# Material provided
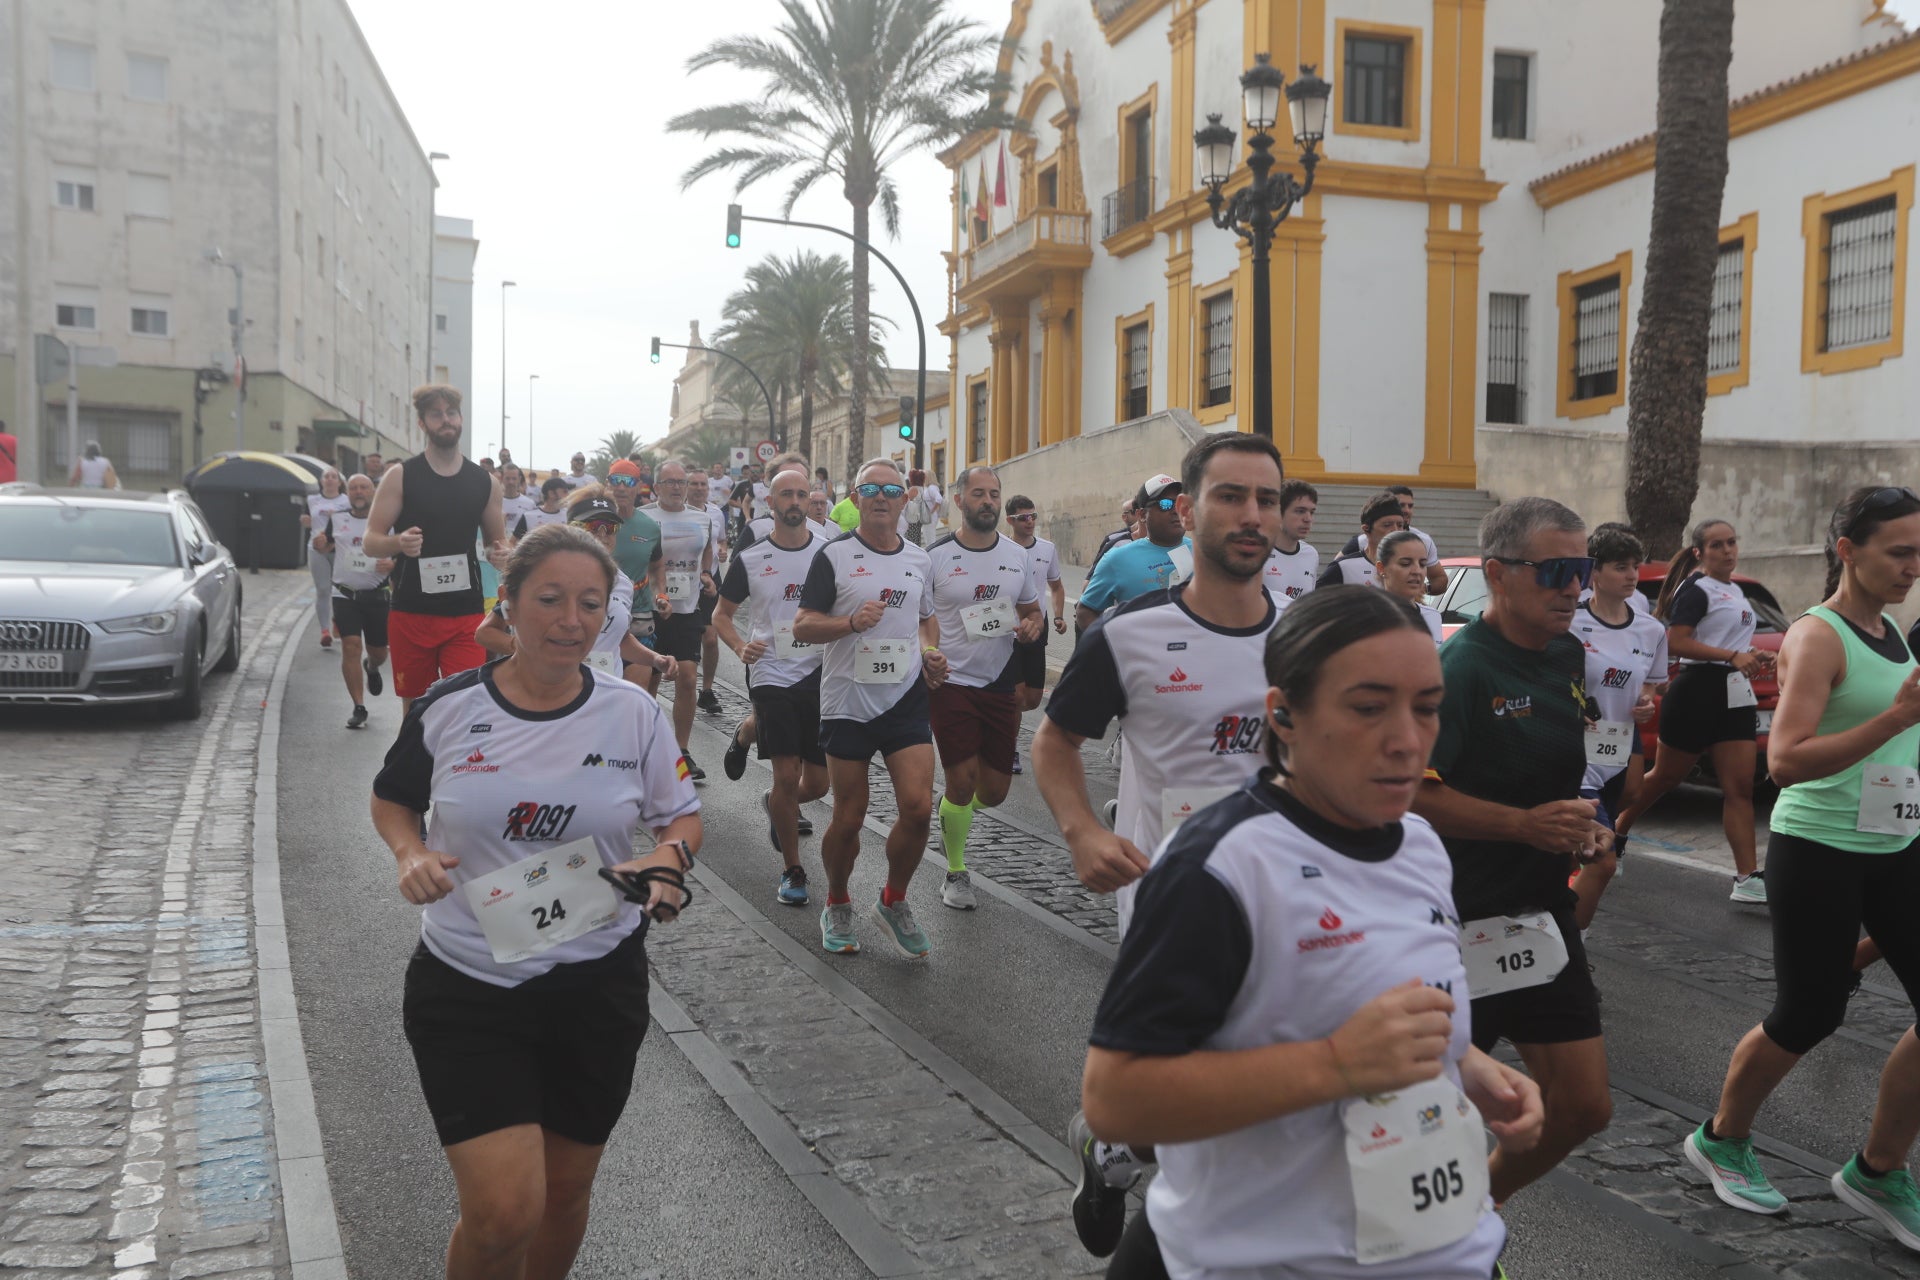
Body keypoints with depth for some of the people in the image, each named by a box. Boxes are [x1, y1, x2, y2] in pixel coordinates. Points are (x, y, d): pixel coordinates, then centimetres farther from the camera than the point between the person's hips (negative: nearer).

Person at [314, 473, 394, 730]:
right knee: (351, 647, -13)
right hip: (345, 595, 0)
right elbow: (326, 546, 19)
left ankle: (372, 668, 48)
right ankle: (359, 707, -5)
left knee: (378, 652, 8)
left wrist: (393, 564, -20)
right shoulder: (337, 519, 6)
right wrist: (320, 544, -5)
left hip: (377, 595, 0)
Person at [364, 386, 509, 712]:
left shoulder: (485, 483, 6)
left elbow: (497, 540, 17)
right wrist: (399, 543, -24)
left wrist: (499, 553, -7)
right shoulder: (400, 476, -1)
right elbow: (371, 541, -1)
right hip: (411, 613, -1)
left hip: (466, 615, 1)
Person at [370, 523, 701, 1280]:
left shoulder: (633, 714, -4)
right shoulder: (448, 708, -6)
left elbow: (682, 817, 7)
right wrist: (412, 854, -10)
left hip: (598, 985, 2)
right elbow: (391, 800, 11)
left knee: (565, 1191, 17)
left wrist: (664, 860, -15)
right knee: (504, 1211, -11)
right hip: (466, 987, -2)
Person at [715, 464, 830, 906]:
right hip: (772, 675, -2)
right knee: (788, 775, -9)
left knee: (817, 783, 4)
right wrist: (740, 647, -10)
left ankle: (776, 806, 40)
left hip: (820, 674, 2)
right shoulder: (750, 559, 1)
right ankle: (792, 869, 9)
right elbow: (722, 614, 9)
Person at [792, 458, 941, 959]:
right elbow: (803, 626, -6)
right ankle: (837, 907, 30)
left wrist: (930, 657, 6)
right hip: (847, 704, -3)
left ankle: (893, 902, 15)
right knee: (848, 819, 5)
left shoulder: (919, 559, 11)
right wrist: (852, 623, -23)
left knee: (918, 807, -9)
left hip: (906, 700, 3)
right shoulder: (834, 555, -3)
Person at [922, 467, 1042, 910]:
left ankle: (953, 810, 45)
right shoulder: (935, 556, -5)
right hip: (951, 682, -4)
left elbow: (1032, 609, 18)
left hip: (1001, 684, 4)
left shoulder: (1016, 555, 7)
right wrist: (928, 649, -23)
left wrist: (1032, 625, -5)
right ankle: (956, 873, 16)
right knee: (962, 780, -7)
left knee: (994, 790, 8)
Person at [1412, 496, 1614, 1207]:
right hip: (1463, 925, -8)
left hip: (1543, 915, 8)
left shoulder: (1568, 656, 9)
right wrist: (1527, 823, -26)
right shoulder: (1459, 668, -17)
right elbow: (1409, 793, -23)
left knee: (1583, 1106, 11)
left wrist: (1581, 826, 8)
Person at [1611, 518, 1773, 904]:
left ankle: (1748, 878, -3)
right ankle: (1616, 831, 27)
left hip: (1736, 696, 7)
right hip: (1698, 691, -7)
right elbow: (1676, 642, -19)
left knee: (1739, 788, -1)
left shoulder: (1736, 591, 17)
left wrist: (1752, 657, 9)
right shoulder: (1696, 589, -9)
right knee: (1666, 777, 5)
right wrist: (1732, 656, -22)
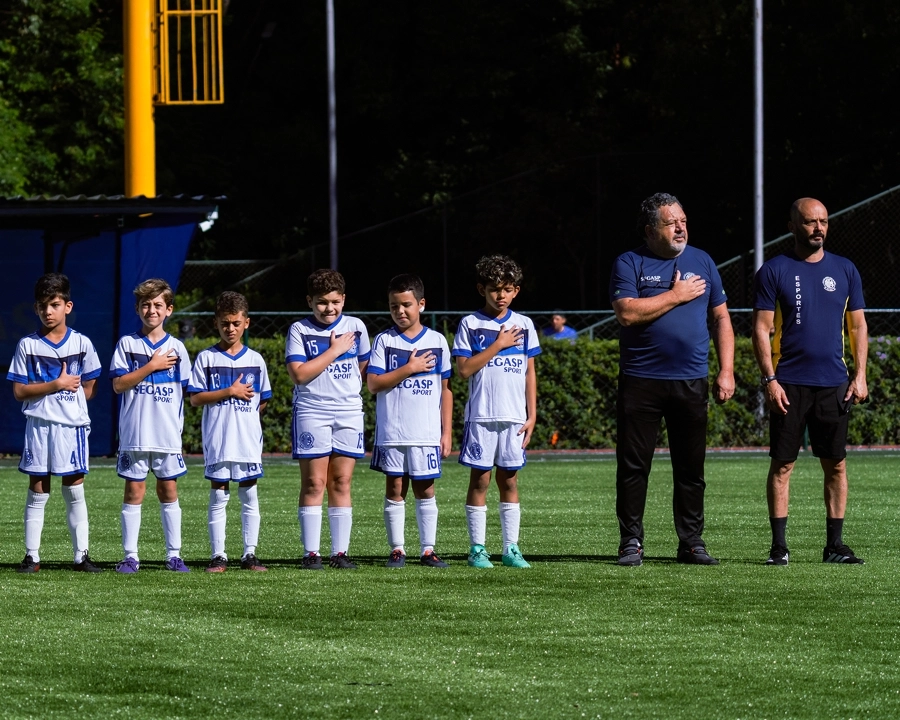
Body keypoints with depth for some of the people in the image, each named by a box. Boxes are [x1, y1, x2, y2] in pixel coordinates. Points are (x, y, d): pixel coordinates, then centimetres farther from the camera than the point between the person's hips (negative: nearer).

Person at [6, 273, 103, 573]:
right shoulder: (28, 345, 0)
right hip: (38, 425, 0)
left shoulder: (81, 344, 3)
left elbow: (88, 388, 8)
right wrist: (57, 385, -13)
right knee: (38, 492, 2)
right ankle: (31, 556, 5)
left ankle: (81, 556, 6)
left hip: (72, 425, 0)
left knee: (75, 491, 3)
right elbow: (19, 391, -5)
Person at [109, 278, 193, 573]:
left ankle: (174, 555, 10)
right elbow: (118, 384, -7)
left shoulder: (176, 347, 8)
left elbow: (184, 391, 10)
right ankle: (130, 556, 3)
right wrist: (152, 366, -11)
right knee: (134, 491, 0)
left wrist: (177, 421, 0)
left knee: (168, 491, 5)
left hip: (168, 434, 2)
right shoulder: (127, 344, 3)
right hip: (134, 434, -2)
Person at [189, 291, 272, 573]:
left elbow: (262, 401, 15)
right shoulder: (206, 358, 2)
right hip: (217, 441, -2)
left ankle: (250, 554, 8)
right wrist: (230, 392, -11)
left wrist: (246, 413, 0)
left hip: (249, 440, 2)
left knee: (250, 496, 4)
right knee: (218, 495, 0)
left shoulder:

# Exercise
Reproduce every line of the records above verbatim, leaving out the pictures.

# Final answer
Body keypoints with depth for some of the people in the image, each named by a box. Boxes are [x1, y1, x2, y2] in pixel coordinates. Points are (x, y, d): pixel coordinates, then centimetres farther from the camera than the point between the person's hips (negative: nearer).

Person at [314, 473, 394, 730]:
right knee: (351, 647, -13)
right hip: (345, 595, 0)
right elbow: (326, 546, 19)
left ankle: (372, 668, 48)
right ankle: (359, 707, -5)
left knee: (378, 652, 8)
left wrist: (393, 564, -20)
right shoulder: (337, 519, 6)
right wrist: (320, 544, -5)
left hip: (377, 595, 0)
Person at [364, 386, 509, 712]:
left shoulder: (485, 483, 6)
left elbow: (497, 540, 17)
right wrist: (399, 543, -24)
left wrist: (499, 553, -7)
right shoulder: (400, 476, -1)
right elbow: (371, 541, -1)
right hip: (411, 613, -1)
left hip: (466, 615, 1)
Person at [370, 523, 701, 1280]:
left shoulder: (633, 714, -4)
right shoulder: (448, 708, -6)
left elbow: (682, 817, 7)
right wrist: (412, 854, -10)
left hip: (598, 985, 2)
right elbow: (391, 800, 11)
left knee: (565, 1191, 17)
left wrist: (664, 860, -15)
right knee: (504, 1211, -11)
right hip: (466, 987, -2)
Person at [715, 464, 830, 906]:
right hip: (772, 675, -2)
right knee: (788, 775, -9)
left knee: (817, 783, 4)
right wrist: (740, 647, -10)
left ankle: (776, 806, 40)
left hip: (820, 674, 2)
right shoulder: (750, 559, 1)
right ankle: (792, 869, 9)
right elbow: (722, 614, 9)
Person at [792, 458, 941, 959]:
right elbow: (803, 626, -6)
right ankle: (837, 907, 30)
left wrist: (930, 657, 6)
right hip: (847, 704, -3)
left ankle: (893, 902, 15)
right knee: (848, 819, 5)
left shoulder: (919, 559, 11)
right wrist: (852, 623, -23)
left knee: (918, 807, -9)
left hip: (906, 700, 3)
right shoulder: (834, 555, -3)
Person at [922, 467, 1042, 910]:
left ankle: (953, 810, 45)
right shoulder: (935, 556, -5)
right hip: (951, 682, -4)
left elbow: (1032, 609, 18)
left hip: (1001, 684, 4)
left shoulder: (1016, 555, 7)
right wrist: (928, 649, -23)
left wrist: (1032, 625, -5)
right ankle: (956, 873, 16)
right knee: (962, 780, -7)
left knee: (994, 790, 8)
Person at [1412, 496, 1614, 1207]:
right hip: (1463, 925, -8)
left hip: (1543, 915, 8)
left shoulder: (1568, 656, 9)
right wrist: (1527, 823, -26)
right shoulder: (1459, 668, -17)
right elbow: (1409, 793, -23)
left knee: (1583, 1106, 11)
left wrist: (1581, 826, 8)
Person at [1611, 518, 1773, 904]:
left ankle: (1748, 878, -3)
right ankle: (1616, 831, 27)
left hip: (1736, 696, 7)
right hip: (1698, 691, -7)
right elbow: (1676, 642, -19)
left knee: (1739, 788, -1)
left shoulder: (1736, 591, 17)
left wrist: (1752, 657, 9)
right shoulder: (1696, 589, -9)
right knee: (1666, 777, 5)
right wrist: (1732, 656, -22)
Body keypoints with depth for some of the people in the image, each named by a box. Boxes are [x1, y1, x2, y2] in pixel coordinates. Points are (x, y, d): pixel coordinates, then centimetres farther from the camera than the point between the person's hips (negative: nearer).

Person at [6, 273, 103, 573]:
right shoulder: (28, 345, 0)
right hip: (38, 425, 0)
left shoulder: (81, 344, 3)
left elbow: (88, 388, 8)
right wrist: (57, 385, -13)
right knee: (38, 492, 2)
right ankle: (31, 556, 5)
left ankle: (81, 556, 6)
left hip: (72, 425, 0)
left knee: (75, 491, 3)
right elbow: (19, 391, -5)
Person at [109, 278, 193, 573]:
left ankle: (174, 555, 10)
right elbow: (118, 384, -7)
left shoulder: (176, 347, 8)
left elbow: (184, 391, 10)
right ankle: (130, 556, 3)
right wrist: (152, 366, -11)
right knee: (134, 491, 0)
left wrist: (177, 421, 0)
left knee: (168, 491, 5)
left hip: (168, 434, 2)
right shoulder: (127, 344, 3)
right hip: (134, 434, -2)
Person at [189, 291, 272, 573]:
left elbow: (262, 401, 15)
right shoulder: (206, 358, 2)
right hip: (217, 441, -2)
left ankle: (250, 554, 8)
right wrist: (230, 392, -11)
left wrist: (246, 413, 0)
left hip: (249, 440, 2)
left knee: (250, 496, 4)
right knee: (218, 495, 0)
left shoulder:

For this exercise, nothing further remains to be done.